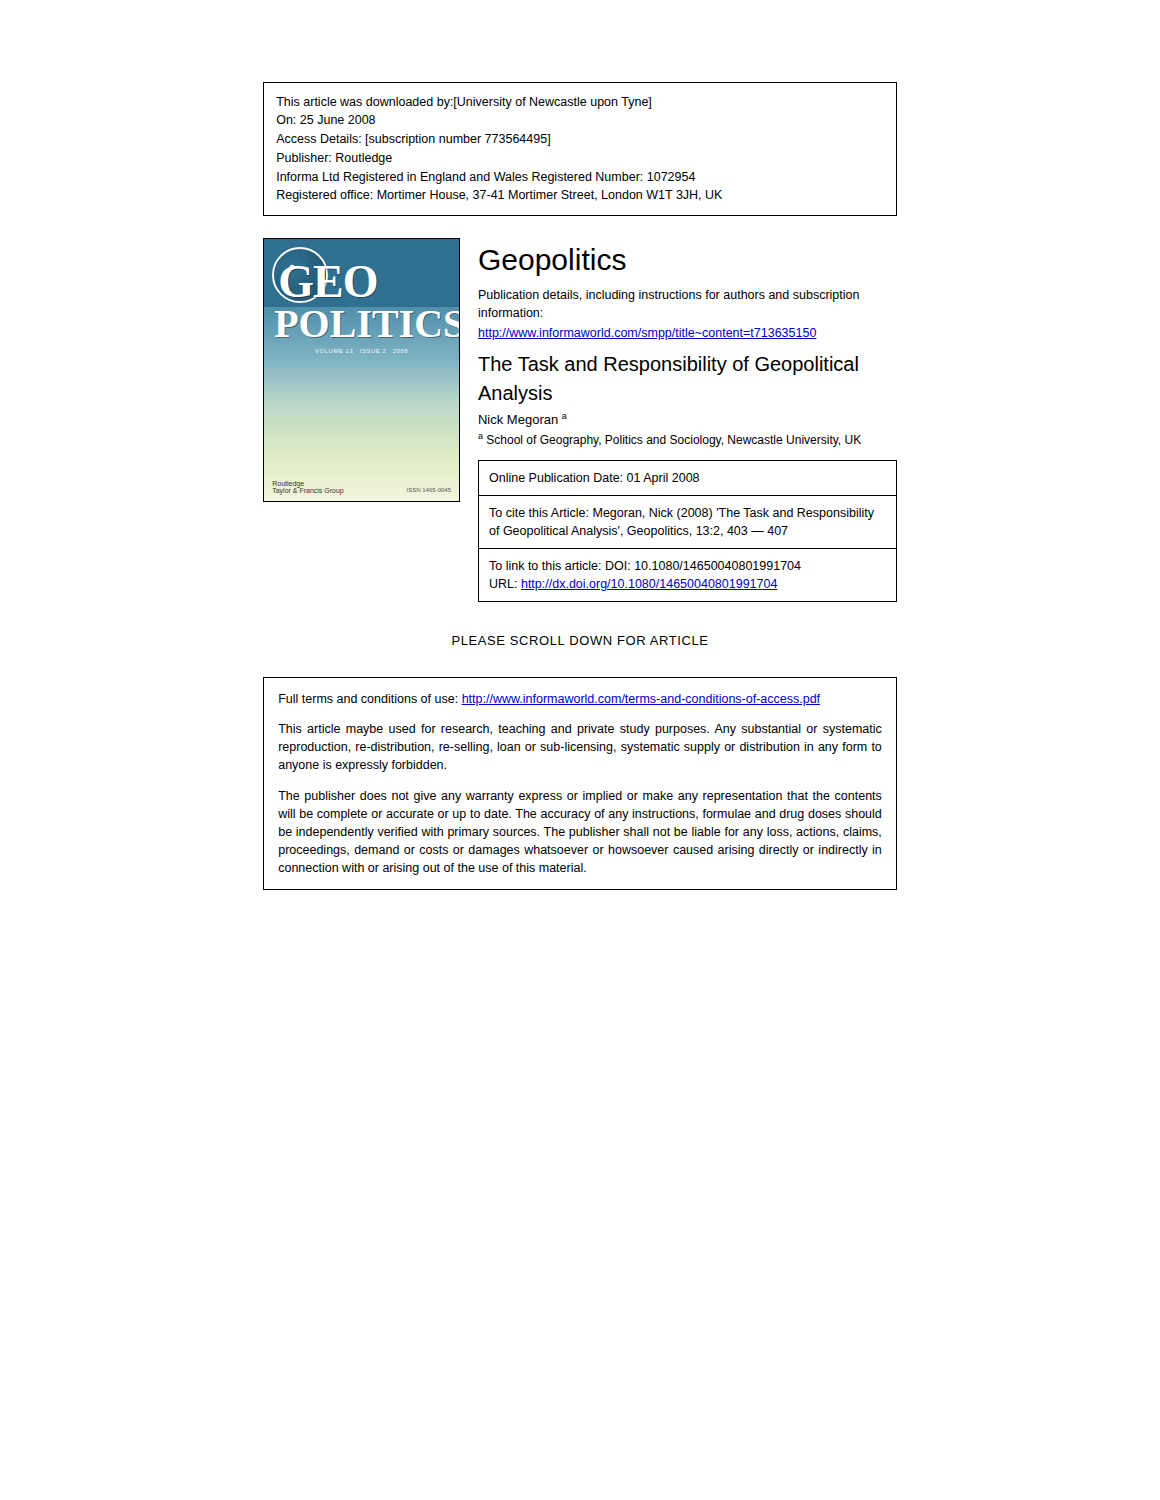This article was downloaded by:[University of Newcastle upon Tyne]
On: 25 June 2008
Access Details: [subscription number 773564495]
Publisher: Routledge
Informa Ltd Registered in England and Wales Registered Number: 1072954
Registered office: Mortimer House, 37-41 Mortimer Street, London W1T 3JH, UK
GEO
POLITICS
VOLUME 13 ISSUE 2 2008
Routledge
Taylor & Francis Group
ISSN 1465-0045
Geopolitics
Publication details, including instructions for authors and subscription information:
http://www.informaworld.com/smpp/title~content=t713635150
The Task and Responsibility of Geopolitical Analysis
Nick Megoran a
a School of Geography, Politics and Sociology, Newcastle University, UK
Online Publication Date: 01 April 2008
To cite this Article: Megoran, Nick (2008) 'The Task and Responsibility of Geopolitical Analysis', Geopolitics, 13:2, 403 — 407
To link to this article: DOI: 10.1080/14650040801991704
URL: http://dx.doi.org/10.1080/14650040801991704
PLEASE SCROLL DOWN FOR ARTICLE
Full terms and conditions of use: http://www.informaworld.com/terms-and-conditions-of-access.pdf
This article maybe used for research, teaching and private study purposes. Any substantial or systematic reproduction, re-distribution, re-selling, loan or sub-licensing, systematic supply or distribution in any form to anyone is expressly forbidden.
The publisher does not give any warranty express or implied or make any representation that the contents will be complete or accurate or up to date. The accuracy of any instructions, formulae and drug doses should be independently verified with primary sources. The publisher shall not be liable for any loss, actions, claims, proceedings, demand or costs or damages whatsoever or howsoever caused arising directly or indirectly in connection with or arising out of the use of this material.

■ ■ ■

▶ Work task
Copy out all lines of the listing above that include "Geopolitics".

▶ Response area
Geopolitics
To cite this Article: Megoran, Nick (2008) 'The Task and Responsibility of Geopolitical Analysis', Geopolitics, 13:2, 403 — 407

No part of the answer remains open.